• **Material supplied**:
::::::
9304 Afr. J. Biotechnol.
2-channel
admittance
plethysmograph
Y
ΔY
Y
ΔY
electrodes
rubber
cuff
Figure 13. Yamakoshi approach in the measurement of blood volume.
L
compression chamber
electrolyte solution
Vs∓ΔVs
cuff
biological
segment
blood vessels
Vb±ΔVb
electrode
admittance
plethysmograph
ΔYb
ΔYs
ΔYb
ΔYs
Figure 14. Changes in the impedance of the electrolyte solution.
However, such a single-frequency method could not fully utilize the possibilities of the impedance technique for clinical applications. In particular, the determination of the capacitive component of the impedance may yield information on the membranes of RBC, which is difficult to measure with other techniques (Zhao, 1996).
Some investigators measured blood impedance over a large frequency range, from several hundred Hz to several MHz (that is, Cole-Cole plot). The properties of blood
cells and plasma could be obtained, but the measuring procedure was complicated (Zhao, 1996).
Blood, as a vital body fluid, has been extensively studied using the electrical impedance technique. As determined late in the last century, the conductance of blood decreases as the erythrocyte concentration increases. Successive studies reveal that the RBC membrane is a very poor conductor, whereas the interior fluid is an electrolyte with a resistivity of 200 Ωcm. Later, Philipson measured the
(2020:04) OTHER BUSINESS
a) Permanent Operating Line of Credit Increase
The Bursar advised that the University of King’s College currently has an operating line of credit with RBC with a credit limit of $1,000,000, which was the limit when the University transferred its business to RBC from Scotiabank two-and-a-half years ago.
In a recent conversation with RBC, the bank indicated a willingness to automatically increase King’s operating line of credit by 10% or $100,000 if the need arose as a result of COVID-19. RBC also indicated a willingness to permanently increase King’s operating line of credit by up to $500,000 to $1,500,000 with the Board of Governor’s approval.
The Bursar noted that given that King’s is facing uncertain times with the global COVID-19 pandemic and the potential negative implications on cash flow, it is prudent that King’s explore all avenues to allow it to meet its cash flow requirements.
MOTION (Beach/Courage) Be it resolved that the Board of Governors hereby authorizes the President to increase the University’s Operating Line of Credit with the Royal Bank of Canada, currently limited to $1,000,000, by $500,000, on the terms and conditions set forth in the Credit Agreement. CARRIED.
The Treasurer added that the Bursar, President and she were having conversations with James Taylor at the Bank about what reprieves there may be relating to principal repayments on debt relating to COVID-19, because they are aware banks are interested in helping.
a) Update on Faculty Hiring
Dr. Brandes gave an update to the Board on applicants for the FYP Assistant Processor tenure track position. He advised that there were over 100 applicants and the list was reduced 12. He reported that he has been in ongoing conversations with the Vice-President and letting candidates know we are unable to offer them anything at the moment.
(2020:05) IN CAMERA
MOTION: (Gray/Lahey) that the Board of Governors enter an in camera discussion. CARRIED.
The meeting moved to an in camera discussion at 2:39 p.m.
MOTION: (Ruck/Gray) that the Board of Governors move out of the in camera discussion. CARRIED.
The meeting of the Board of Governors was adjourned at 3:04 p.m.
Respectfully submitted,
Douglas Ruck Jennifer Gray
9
::::::
• **Your objective**: In the material above, find the lines that contain "Ruck" and show them.

• **Solution to this problem**:
MOTION: (Ruck/Gray) that the Board of Governors move out of the in camera discussion. CARRIED.
Douglas Ruck Jennifer Gray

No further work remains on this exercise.